Take each line of the data that contains the string "elbow" and copy it.
-- Information supplied follows --
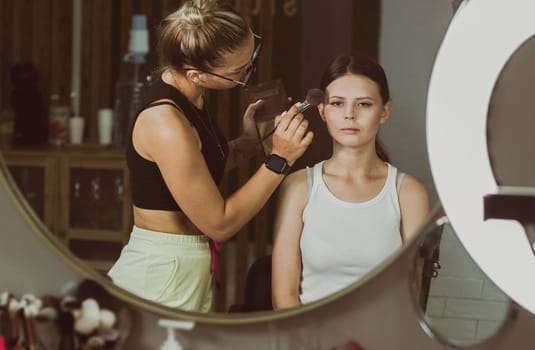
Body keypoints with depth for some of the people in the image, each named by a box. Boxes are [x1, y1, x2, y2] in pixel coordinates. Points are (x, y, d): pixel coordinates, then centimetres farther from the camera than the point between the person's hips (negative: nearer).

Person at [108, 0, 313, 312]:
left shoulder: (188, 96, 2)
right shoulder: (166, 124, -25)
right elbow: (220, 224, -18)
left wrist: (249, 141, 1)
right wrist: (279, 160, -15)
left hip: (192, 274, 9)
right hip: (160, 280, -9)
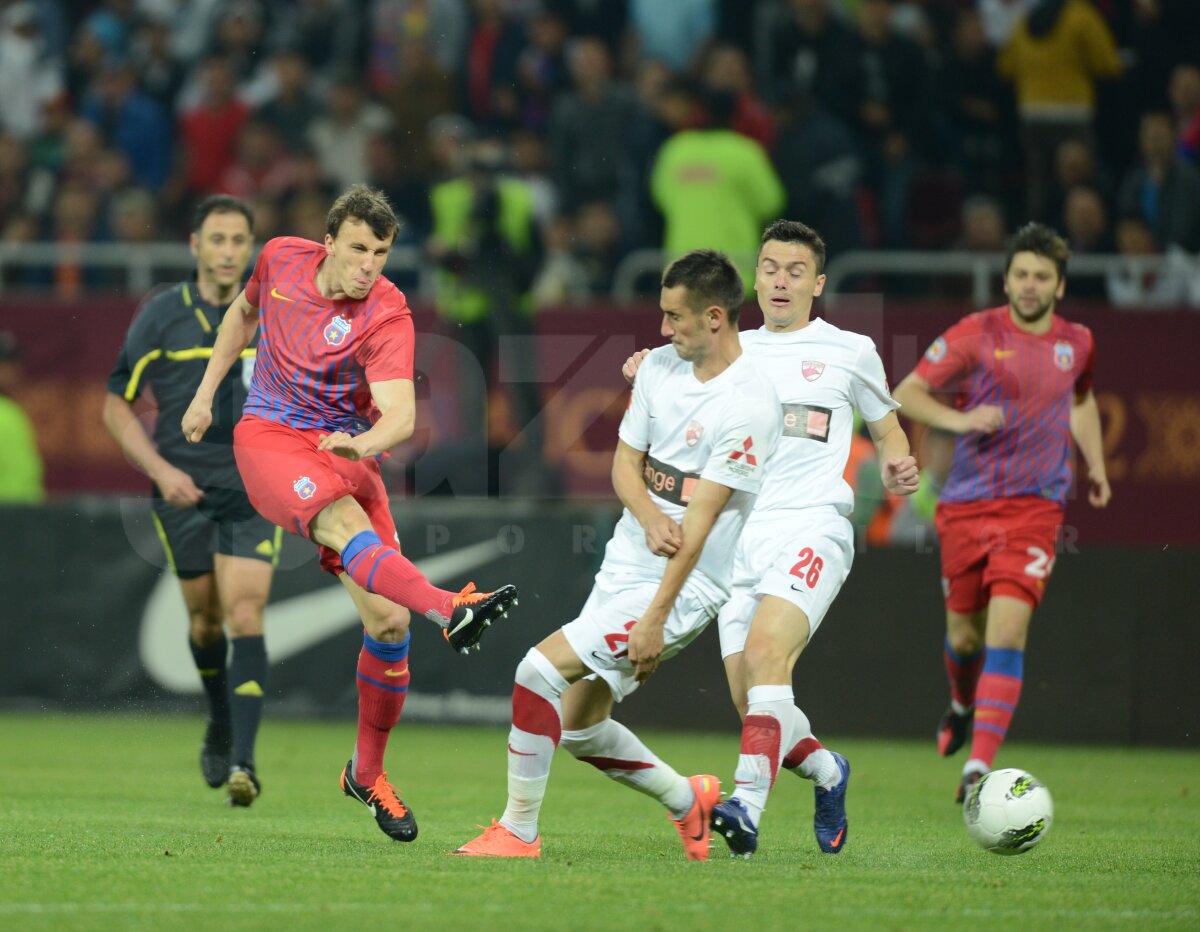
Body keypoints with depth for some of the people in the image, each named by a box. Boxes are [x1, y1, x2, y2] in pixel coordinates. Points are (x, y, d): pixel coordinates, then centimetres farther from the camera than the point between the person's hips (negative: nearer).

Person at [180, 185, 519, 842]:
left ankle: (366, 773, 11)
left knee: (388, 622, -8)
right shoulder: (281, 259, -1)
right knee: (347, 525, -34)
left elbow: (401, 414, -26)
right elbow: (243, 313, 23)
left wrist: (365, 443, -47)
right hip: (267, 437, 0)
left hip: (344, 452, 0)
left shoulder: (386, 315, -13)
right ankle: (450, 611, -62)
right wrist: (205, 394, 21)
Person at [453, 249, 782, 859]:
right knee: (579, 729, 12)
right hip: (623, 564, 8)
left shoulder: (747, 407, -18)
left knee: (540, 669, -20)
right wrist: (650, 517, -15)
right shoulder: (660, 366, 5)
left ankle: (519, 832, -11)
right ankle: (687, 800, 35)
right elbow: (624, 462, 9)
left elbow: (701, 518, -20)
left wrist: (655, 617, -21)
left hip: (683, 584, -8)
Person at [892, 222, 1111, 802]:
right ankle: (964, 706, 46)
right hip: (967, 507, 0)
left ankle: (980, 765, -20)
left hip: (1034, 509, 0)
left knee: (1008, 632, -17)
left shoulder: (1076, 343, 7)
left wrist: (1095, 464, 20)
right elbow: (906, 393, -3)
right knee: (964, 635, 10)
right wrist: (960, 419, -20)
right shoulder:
-- Information supplied concluded --
### Finished task
right elbow: (220, 224, -18)
left elbow: (401, 414, -26)
right elbow: (243, 313, 23)
right elbow: (624, 462, 9)
left elbow: (701, 518, -20)
right elbow: (906, 393, -3)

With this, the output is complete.